Semester-Eröffnung an der Musikhochschule/ Karlsruher Rede: Holger Noltze stellt Fragen zu Europa
Bereits die Corona-Pandemie hatte den Hochschul-Betrieb vor erhebliche Herausforderungen gestellt (Rektor Hartmut Höll sprach gar von „verlorener Lebenszeit“) – nun erschüttert mit dem brutalen Krieg gegen die Ukraine eine neue Katastrophe die europäischen Staaten. Auch die Hochschule ist davon betroffen, und so wandte sich Hartmut Höll gleich in seinen ersten Begrüßungsworten mit einem besonders herzlichen Willkommen an sechs junge Frauen, die aus dem Kriegsgebiet geflüchtet sind und nun an der Karlsruher Musikhochschule aufgenommen wurden. Bei Gastfamilien fanden sie Unterkunft, von den Hochschullehrern werden sie zum Teil mit zusätzlichen Stunden unterrichtet; Unterstützung erhalten sie unter anderem durch den Freundeskreis der Hochschule. Insgesamt habe es eine „überwältigende Hilfsbereitschaft“ gegeben, so Hartmut Höll.
Es ist zugleich sein letztes Semester als Rektor: Am dem 8. Oktober wird er aus dem Amt scheiden; am 11. Mai soll sein Nachfolger gewählt werden. Der Hochschule aber wird Höll nach wie vor lehrend verbunden bleiben.
Das Thema Krieg und die Rolle Europas durchzog die gesamte Akademische Feier (im Rahmen derer wie gewohnt auch die Absolventen verabschiedet wurden): AStA-Vertreter Valentin von Paschotka-Lipinski verwies darauf in seiner Ansprache – ebenso wie auf die Klimakrise, die man aber glücklicherweise selbst beeinflussen könne. Die Vorsitzende des Hochschulrats, Evelyn Meining, betonte die Wichtigkeit der Kunstausübung als „Ausdruck von Freiheit“.
So durfte man auch vom Thema der Karlsruher Rede „Zur Besinnung kommen. Die Lage, Musik, Europa“ einiges erwarten. Diese Rede steht traditionell im Zentrum der Akademischen Feier zur Semestereröffnung; zu Gast war diesmal der Kulturjournalist Holger Noltze, der eine Professur für Musik und Medien/ Musikjournalismus an der Universität Dortmund innehat.
Diese Rede blieb allerdings deutlich hinter den Erwartungen zurück. Zwar streifte er - in kunstvoll ausgeschmückten Sätzen – wichtige und aktuelle Themen wie etwa die „Müdigkeit und Trägheit Europas“, er griff dabei den Erfolg autokratischer Gesellschaftsmodelle auf und die Tatsache, dass Kunst etwa in China als als „Teil einer Leistungsschau“ gesehen werde. Kunst, so resümierte Noltze, dürfe allerdings nie ein „Mittel zu irgendetwas“ sein. Auch die Frage nach dem „Unwägbaren“ müsse darin Platz finden. Zugleich betonte Noltze, dass Musiker nicht nur Verantwortung für die Ausbildung ihrer Fähigkeiten trügen, sondern sich zudem auch kulturpolitisch engagieren sollten.

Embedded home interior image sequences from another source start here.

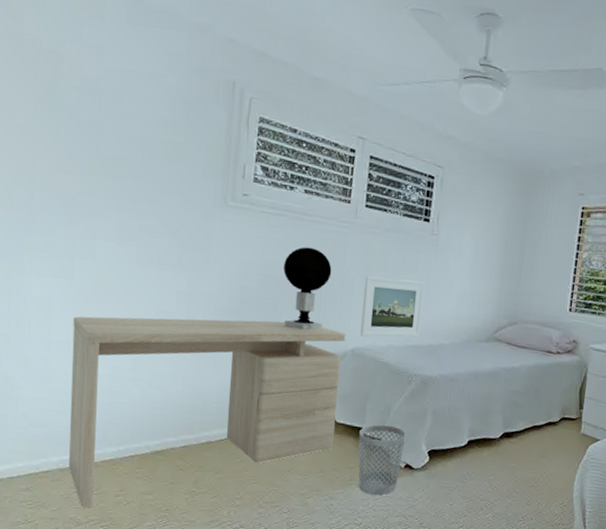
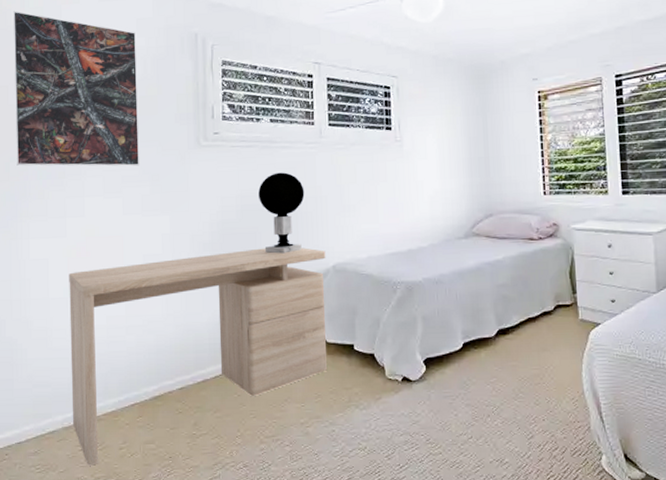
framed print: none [21,17,166,216] -> present [12,11,140,167]
wastebasket: present [358,425,406,496] -> none [351,339,399,415]
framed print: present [360,276,425,337] -> none [337,188,398,251]

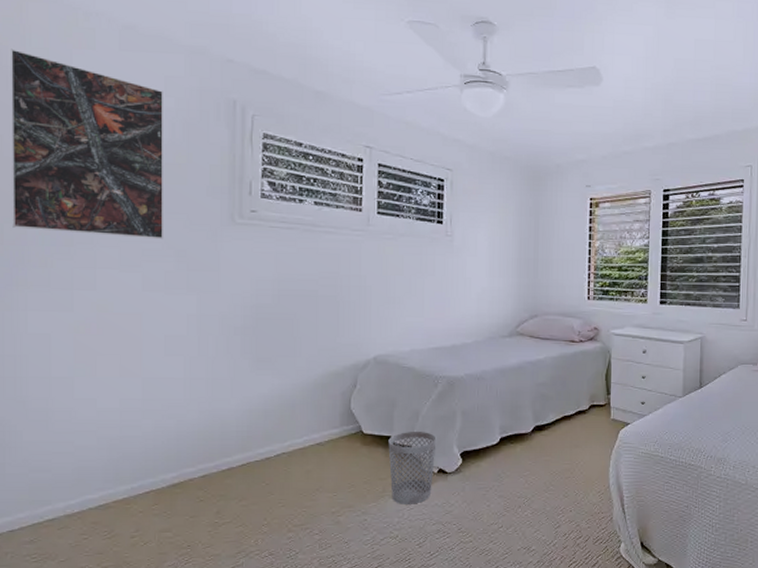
desk: present [69,247,327,466] -> none [75,335,367,555]
table lamp: present [258,172,305,254] -> none [298,258,348,342]
wastebasket: none [351,339,399,415] -> present [388,432,437,504]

In der Hauptsache warf die „Karlsruher Rede“ jedoch nur Fragen auf – immerhin, sie lieferte wichtige Denkanstöße - blieb aber ansonsten an der Oberfläche. Konkrete, tiefer gehende Ausführungen und Argumente, Struktur und Zusammenhänge vermisste man leider. Interessant und lohnenswert war vor allem der Verweis auf den Kunsthistoriker Jacob Burkhardt („Die Cultur der Renaissance in Italien“), der die europäische Idee mit dem Klang eines Glockengeläuts verglich. Die hohe Schönheit ergebe sich erst aus dem Zusammenwirken des Verschiedenen, auch wenn das Verschiedene bei näherer Betrachtung Reibung und Dissonanz bedeuten könne: „Nicht Einheit, sondern Diversität“ sei das Gebot.
Studierende und Dozenten umrahmten die Feier traditionell mit einem vielgestaltigen Programm – vom Musizieren im Ensemble (etwa mit Werken von Francois Couperin und Giovanni Gabrieli), bis hin zu ansprechenden Solo-Vorträgen mit der Schlagzeugerin Leonie Klein oder dem Pianisten Matteo Weber, der in der „Danse infernale“ aus Strawinskys „Feuervogel“ das Thema der Karlsruher Rede atmosphärisch aufgriff; expressiv auch der Vortrag des Tenors Zhuohan Sun und der Pianistin Yuriko Watanabe mit zwei Liedern von Hugo Wolf.